**Consignes**
[a] Recopiez l'extrait étudié depuis « L'approche des textes » jusqu'à « propre au fantastique. » inclus.
[b] D'après l'extrait étudié, les affirmations suivantes sont-elles exactes ? Répondez par oui ou non et citez les mots du texte qui justifient chaque réponse.
(i) Kate rend l'argent extorqué avec les intérêts.
(ii) « L'élève » se situe dans l'univers du fantastique.
(iii) La rançon obtenue par Kate conduit Herbert à vendre sa librairie.
[c] Dans l'extrait étudié, au bout de combien de temps Kate revient-elle ?

**Extrait étudié**
◇ ◇ ◇ ◇ ◇

L'approche des textes par leur genèse, qui renvoie dans tous les cas à l'aveu d'un « enfoui » et d'un « oublié » — c'est à dire d'une part d'inaccessible — laisse donc percevoir quelques différences. Ou bien le rapport à l'oubli est profond, et aucune fiction ne pourra tenter de donner à percevoir ses parts secrètes : la germination n'aura pas lieu, et ces notes demeureront en l'état. Ou bien le développement du « germe » se fera, et il pourra emprunter, ou non, pour venir au jour, la dimension et une rhétorique propre au fantastique.
La femme, le pouvoir et l'argent
Les textes que nous analysons présentent de nombreux points communs, et en particulier, ils sont centrés autour d'un personnage féminin qui est parfois, comme dans Le Tour d'écrou, la narratrice, et dont le but est le pouvoir, qui passe parfois par de curieux rapports à l'argent. « L'élève » et « Le banc de la désolation » se situent dans l'univers de la réalité quotidienne, même s'ils présentent des expériences « extrêmes » par rapport à la norme. Ils ont aussi en commun le rôle important joué par l'argent dans les rapports passionnels. La rançon que Kate obtient de la part d'Herbert, pour la rupture d'une promesse de mariage, va entraîner pour celui-ci la vente de sa librairie, une vie de petit salarié, et comme conséquence lointaine la mort de Nan, qu'il avait ensuite épousée, ainsi que celle de ses enfants. Kate revient dix ans après, rapporte l'argent extorqué augmenté des intérêts, et s'impose à nouveau comme compagne. Toutes ces années de misère ont été des épreuves qu'elle a volontairement imposées à Herbert, pour qu'il reconnaisse enfin qu'elle agissait « pour son bien », comme une mère bonne, qui aime bien et donc châtie, ce qu'Herbert finit par accepter avec un certain masochisme : « Rien ne subsistait plus en lui qu'une belle franchise reconnaissante » (p. 137).

◇ ◇ ◇ ◇ ◇

**Données fournies**
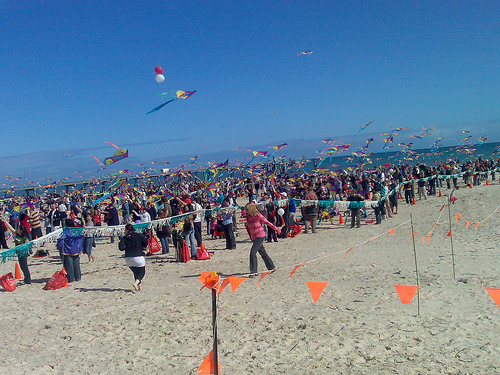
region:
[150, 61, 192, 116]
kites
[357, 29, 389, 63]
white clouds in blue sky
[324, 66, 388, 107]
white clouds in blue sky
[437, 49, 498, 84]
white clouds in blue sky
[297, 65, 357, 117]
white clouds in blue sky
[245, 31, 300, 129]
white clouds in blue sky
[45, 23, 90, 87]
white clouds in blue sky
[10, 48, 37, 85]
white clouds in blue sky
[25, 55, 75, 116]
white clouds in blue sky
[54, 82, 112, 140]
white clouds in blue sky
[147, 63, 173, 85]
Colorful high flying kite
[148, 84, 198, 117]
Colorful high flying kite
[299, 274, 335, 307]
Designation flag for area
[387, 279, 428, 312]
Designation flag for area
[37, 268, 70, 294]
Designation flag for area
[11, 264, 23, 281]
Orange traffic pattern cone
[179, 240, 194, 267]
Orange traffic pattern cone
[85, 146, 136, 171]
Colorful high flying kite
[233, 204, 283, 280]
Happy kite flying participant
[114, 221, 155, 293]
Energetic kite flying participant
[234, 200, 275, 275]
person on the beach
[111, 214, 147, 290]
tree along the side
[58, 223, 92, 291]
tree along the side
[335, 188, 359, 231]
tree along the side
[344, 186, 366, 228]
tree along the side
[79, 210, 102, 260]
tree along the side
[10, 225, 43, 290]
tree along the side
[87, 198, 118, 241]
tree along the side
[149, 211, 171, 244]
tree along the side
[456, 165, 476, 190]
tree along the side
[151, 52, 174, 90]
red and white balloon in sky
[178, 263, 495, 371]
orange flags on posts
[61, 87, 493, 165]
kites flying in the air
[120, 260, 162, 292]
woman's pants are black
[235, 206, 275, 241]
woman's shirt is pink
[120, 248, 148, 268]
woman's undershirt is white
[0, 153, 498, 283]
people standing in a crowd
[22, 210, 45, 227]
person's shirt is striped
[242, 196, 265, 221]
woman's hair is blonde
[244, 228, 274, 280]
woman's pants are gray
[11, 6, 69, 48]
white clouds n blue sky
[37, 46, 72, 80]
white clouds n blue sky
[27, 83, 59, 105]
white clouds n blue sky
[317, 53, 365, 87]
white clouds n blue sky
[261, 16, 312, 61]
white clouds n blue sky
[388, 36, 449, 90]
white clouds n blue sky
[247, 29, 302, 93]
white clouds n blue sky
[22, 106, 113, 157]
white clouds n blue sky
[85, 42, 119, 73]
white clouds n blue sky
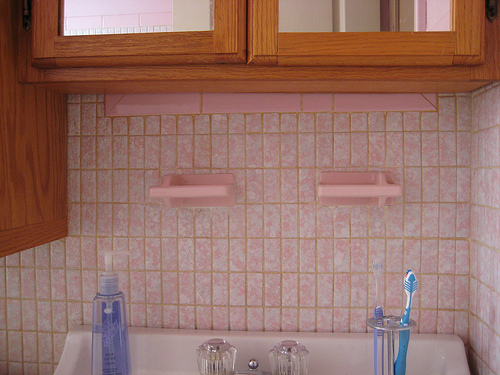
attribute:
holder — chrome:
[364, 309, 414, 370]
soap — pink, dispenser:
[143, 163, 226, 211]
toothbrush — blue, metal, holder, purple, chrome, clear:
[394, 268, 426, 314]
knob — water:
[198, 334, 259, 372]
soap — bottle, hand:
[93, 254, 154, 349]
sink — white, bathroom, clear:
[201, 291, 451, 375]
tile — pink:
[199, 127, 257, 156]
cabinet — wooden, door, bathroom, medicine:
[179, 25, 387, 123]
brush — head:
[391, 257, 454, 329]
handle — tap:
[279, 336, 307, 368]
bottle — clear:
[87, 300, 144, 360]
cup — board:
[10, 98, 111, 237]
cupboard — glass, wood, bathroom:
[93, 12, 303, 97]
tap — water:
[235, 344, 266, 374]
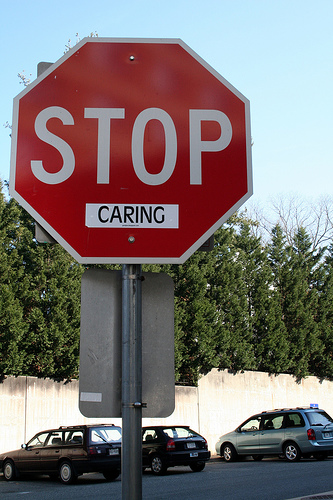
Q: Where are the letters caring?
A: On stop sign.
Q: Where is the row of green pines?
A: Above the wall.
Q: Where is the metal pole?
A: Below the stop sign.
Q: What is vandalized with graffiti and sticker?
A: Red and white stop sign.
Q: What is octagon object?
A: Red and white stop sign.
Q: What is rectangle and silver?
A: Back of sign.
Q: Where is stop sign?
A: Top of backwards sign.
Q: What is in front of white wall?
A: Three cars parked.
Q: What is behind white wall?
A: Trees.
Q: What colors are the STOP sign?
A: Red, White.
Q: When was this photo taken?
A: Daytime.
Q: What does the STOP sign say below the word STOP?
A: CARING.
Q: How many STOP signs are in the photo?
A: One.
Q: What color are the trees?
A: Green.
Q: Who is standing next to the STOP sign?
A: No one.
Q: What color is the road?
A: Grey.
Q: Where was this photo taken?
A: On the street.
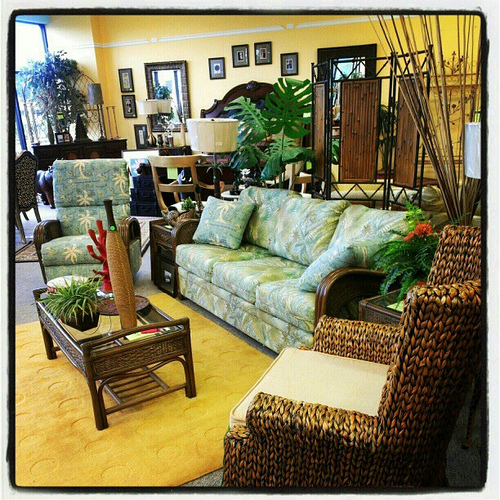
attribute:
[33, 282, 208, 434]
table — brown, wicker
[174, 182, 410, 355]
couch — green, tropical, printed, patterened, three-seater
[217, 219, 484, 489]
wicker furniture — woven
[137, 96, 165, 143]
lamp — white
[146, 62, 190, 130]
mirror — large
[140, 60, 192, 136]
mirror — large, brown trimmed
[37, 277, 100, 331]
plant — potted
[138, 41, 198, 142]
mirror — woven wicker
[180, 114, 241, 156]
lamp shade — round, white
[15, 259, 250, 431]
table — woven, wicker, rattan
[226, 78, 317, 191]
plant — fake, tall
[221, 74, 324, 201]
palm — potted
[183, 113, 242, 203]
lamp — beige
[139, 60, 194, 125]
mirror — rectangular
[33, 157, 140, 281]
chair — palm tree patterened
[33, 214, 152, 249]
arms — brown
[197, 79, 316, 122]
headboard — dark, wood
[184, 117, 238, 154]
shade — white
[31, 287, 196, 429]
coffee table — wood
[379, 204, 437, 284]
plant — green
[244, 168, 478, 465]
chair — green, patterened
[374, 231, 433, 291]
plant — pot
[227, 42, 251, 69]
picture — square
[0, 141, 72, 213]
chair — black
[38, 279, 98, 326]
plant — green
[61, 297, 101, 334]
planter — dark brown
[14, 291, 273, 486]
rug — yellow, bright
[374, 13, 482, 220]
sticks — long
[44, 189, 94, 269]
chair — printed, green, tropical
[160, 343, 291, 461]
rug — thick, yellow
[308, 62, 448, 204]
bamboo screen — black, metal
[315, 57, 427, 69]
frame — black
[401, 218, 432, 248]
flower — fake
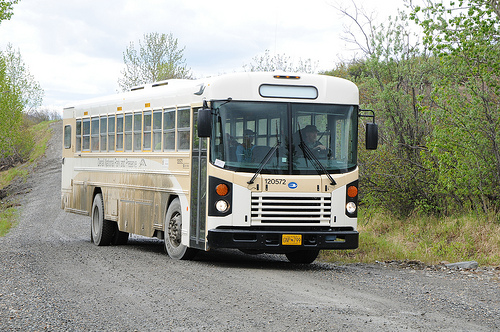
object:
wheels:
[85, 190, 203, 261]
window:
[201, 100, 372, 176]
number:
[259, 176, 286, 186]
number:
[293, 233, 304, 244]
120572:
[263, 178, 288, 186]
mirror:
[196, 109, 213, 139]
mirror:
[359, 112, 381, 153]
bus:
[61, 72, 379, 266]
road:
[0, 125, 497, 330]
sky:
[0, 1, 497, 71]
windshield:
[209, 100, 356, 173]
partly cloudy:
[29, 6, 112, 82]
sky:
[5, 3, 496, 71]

◇ ◇ ◇ ◇ ◇

**Corrigé**
[a]
L'approche des textes par leur genèse, qui renvoie dans tous les cas à l'aveu d'un « enfoui » et d'un « oublié » — c'est à dire d'une part d'inaccessible — laisse donc percevoir quelques différences. Ou bien le rapport à l'oubli est profond, et aucune fiction ne pourra tenter de donner à percevoir ses parts secrètes : la germination n'aura pas lieu, et ces notes demeureront en l'état. Ou bien le développement du « germe » se fera, et il pourra emprunter, ou non, pour venir au jour, la dimension et une rhétorique propre au fantastique.

[b]
(i) Oui : « rapporte l'argent extorqué augmenté des intérêts ».
(ii) Non : « "L'élève" et "Le banc de la désolation" se situent dans l'univers de la réalité quotidienne ».
(iii) Oui : « va entraîner pour celui-ci la vente de sa librairie ».

[c] Elle revient dix ans après.